:: EXTRAIT DU DOCUMENT ::
Cependant, rappelait Carbonnier, « historiquement, c’est bien comme des limitations de la propriété qu’elles sont apparues, et l’on peut dire que les locataires y sont aux droits des propriétaires[108] ». Le même raisonnement peut être étendu aux autres ayants cause du propriétaire.

Si la notion de voisin et de voisinage peut avoir un sens large a priori, le rapport de voisinage est pourtant pris en considération par le législateur québécois d’abord dans sa dimension réelle. Cela n’empêche pas, notamment pour des raisons pratiques, d’étendre le droit d’action à des ayants cause du propriétaire. Il reste que le lien au fonds est essentiel dans un contexte de voisinage et que le locataire n’a, selon nous, un droit d’action qu’en tant qu’ayant droit du propriétaire qui, quant à lui, est lié réellement. Cette interprétation permet de respecter l’intention du législateur québécois qui a été d’envisager les relations de voisinage en termes de propriété, de même que les besoins pratiques d’alléger les actes de procédure et de donner, le cas échéant, un recours direct au locataire.

L’idée d’un fondement mixte de la nuisance paraît également bien rendre compte de la situation en common law. Dans une étude intitulée « Exclusion and Property Rules in the Law of Nuisance », Henry Smith a souligné le caractère mixte de la nuisance[109]. Pour cet auteur, la nuisance est un hybride entre différentes méthodes de délimitation des droits. Parfois, elle s’analyse comme une mise en balance de coûts et d’avantages entre différents usages, ce qui la rapproche d’un régime de responsabilité. Parfois, au contraire, la nuisance a un aspect de « protection de l’exclusivité » et ressemble dans ce cas au trespass, ce qui la rapproche du droit des biens et de la propriété[110].

Finalement, c’est sans doute également parce que les troubles de voisinage ont un aspect réel que l’on ne passe pas, dans un tel contexte, par l’entremise de la responsabilité de droit commun pour faute en droit civil[111], ou par le tort de negligence en common law[112]. Autrement dit, le fondement au moins partiellement réel de l’action peut être vu comme une justification du régime d’une responsabilité sans faute (strict liability). L’analyse des sanctions de l’action confirme par ailleurs la conception mixte des troubles de voisinage et de la nuisance proposée ici.
:::
> [CONSIGNE 1]:
Répondez à ces questions d'après l'extrait sur les troubles de voisinage :
(a) À quel titre le locataire dispose-t-il d'un droit d'action ?
(b) Quel est le titre de l'étude de Henry Smith ?
(c) À quelle figure la nuisance ressemble-t-elle lorsqu'elle présente un aspect de « protection de l'exclusivité » ?
> [CONSIGNE 2]:
Recopiez fidèlement le passage de l'extrait sur les troubles de voisinage qui va de « Finalement, c’est sans » jusqu'à « nuisance proposée ici. ».
> [CONSIGNE 3]:
D'après l'extrait sur les troubles de voisinage, pourquoi ne passe-t-on pas par la responsabilité pour faute en droit civil, ni par le tort de negligence en common law, dans ce contexte ? Répondez en une à trois phrases.
Les enregistrements qui suivent n'ont aucun rapport avec l'extrait sur les troubles de voisinage.
:: DONNÉES FOURNIES ::
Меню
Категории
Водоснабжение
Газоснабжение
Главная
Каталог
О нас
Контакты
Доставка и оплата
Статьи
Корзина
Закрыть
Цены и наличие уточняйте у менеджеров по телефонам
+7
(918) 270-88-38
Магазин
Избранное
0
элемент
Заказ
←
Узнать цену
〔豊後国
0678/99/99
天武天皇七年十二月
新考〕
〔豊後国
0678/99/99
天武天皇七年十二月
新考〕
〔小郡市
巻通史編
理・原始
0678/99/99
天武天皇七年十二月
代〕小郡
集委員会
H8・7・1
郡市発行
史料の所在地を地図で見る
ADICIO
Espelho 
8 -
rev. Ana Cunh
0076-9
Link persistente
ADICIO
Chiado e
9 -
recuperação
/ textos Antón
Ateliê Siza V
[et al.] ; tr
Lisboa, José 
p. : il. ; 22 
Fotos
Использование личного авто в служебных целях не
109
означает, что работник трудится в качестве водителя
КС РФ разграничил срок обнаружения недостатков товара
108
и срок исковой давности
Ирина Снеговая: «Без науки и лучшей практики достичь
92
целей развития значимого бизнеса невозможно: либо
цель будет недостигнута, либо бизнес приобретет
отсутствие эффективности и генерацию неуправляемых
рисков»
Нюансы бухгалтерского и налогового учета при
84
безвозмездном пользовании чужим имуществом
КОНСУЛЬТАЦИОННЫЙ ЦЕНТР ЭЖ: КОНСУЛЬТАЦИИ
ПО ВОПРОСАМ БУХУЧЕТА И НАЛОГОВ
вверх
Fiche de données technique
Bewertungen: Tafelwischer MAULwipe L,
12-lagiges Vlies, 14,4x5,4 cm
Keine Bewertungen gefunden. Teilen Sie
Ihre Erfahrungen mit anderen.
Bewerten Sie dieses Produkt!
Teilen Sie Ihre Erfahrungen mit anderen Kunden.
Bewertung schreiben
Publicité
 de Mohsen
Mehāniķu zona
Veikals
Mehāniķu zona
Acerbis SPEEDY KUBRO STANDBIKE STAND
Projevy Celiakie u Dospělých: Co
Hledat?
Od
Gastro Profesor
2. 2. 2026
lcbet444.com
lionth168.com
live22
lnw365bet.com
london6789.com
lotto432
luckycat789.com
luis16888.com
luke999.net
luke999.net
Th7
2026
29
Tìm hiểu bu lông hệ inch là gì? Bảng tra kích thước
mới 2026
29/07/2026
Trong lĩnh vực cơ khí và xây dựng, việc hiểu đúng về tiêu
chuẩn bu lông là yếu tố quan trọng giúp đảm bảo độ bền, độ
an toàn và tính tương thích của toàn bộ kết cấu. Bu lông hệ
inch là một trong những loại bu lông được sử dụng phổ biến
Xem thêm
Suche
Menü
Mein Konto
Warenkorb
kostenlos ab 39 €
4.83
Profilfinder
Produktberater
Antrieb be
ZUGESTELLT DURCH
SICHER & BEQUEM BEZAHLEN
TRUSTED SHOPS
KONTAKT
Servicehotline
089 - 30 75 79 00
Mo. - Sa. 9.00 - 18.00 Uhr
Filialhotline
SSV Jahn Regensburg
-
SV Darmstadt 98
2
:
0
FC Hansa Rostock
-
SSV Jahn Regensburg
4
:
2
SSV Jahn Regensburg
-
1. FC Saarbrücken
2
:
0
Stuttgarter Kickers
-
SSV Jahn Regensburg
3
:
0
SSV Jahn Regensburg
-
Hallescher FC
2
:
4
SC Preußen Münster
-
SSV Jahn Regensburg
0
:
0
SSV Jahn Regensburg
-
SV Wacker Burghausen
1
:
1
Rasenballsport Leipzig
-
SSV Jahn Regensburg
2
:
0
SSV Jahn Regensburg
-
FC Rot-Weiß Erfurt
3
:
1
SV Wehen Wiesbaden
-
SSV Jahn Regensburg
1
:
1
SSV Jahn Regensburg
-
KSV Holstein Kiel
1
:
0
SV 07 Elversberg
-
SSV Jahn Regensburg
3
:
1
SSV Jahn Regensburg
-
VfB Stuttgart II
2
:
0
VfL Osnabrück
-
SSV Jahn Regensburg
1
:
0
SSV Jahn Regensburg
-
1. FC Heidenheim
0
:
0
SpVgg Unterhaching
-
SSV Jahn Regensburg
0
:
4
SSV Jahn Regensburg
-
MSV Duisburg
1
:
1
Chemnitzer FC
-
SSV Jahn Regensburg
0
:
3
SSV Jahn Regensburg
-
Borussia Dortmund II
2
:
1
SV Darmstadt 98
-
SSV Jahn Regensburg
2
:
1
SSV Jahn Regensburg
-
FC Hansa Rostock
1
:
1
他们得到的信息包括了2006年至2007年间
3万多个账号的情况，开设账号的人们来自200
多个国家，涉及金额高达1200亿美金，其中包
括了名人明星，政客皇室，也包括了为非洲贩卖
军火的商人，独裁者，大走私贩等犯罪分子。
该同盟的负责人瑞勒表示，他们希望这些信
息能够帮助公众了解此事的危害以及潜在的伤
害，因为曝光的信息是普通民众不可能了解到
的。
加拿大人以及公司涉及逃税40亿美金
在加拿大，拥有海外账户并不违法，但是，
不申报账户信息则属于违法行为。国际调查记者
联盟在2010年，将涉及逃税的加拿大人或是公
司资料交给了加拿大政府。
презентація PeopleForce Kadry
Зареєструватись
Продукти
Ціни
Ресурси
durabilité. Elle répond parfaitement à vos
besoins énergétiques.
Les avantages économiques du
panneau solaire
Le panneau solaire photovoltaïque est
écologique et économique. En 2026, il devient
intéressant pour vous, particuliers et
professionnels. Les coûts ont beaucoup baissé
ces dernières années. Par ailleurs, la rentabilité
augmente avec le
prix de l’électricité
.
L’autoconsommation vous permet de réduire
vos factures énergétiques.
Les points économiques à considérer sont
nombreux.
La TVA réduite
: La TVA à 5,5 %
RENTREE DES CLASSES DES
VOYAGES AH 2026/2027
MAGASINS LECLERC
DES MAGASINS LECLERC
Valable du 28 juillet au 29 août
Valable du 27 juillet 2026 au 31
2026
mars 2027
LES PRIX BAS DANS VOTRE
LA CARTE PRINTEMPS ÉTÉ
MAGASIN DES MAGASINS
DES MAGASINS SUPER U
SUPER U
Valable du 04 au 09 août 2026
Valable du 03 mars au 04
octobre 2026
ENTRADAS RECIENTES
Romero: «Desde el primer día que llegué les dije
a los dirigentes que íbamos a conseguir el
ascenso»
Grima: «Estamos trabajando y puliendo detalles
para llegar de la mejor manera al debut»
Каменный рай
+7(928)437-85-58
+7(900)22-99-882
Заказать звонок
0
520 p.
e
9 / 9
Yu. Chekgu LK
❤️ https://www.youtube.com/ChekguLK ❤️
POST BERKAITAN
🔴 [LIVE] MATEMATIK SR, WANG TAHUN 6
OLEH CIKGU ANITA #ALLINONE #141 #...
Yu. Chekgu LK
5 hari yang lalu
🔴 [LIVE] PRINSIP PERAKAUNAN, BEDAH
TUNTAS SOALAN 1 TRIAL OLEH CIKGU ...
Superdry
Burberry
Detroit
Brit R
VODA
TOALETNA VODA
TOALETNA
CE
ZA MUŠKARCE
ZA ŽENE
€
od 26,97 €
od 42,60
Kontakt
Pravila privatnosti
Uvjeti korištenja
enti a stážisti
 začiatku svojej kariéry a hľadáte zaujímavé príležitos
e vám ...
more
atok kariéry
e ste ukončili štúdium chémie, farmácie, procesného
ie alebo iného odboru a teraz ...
:::
> [RÉPONSE 1]:
(a) En tant qu'ayant droit du propriétaire.
(b) « Exclusion and Property Rules in the Law of Nuisance ».
(c) Au trespass.

> [RÉPONSE 2]:
Finalement, c’est sans doute également parce que les troubles de voisinage ont un aspect réel que l’on ne passe pas, dans un tel contexte, par l’entremise de la responsabilité de droit commun pour faute en droit civil[111], ou par le tort de negligence en common law[112]. Autrement dit, le fondement au moins partiellement réel de l’action peut être vu comme une justification du régime d’une responsabilité sans faute (strict liability). L’analyse des sanctions de l’action confirme par ailleurs la conception mixte des troubles de voisinage et de la nuisance proposée ici.

> [RÉPONSE 3]:
On n'y recourt pas parce que les troubles de voisinage ont un aspect réel. Ce fondement au moins partiellement réel de l'action justifie un régime de responsabilité sans faute.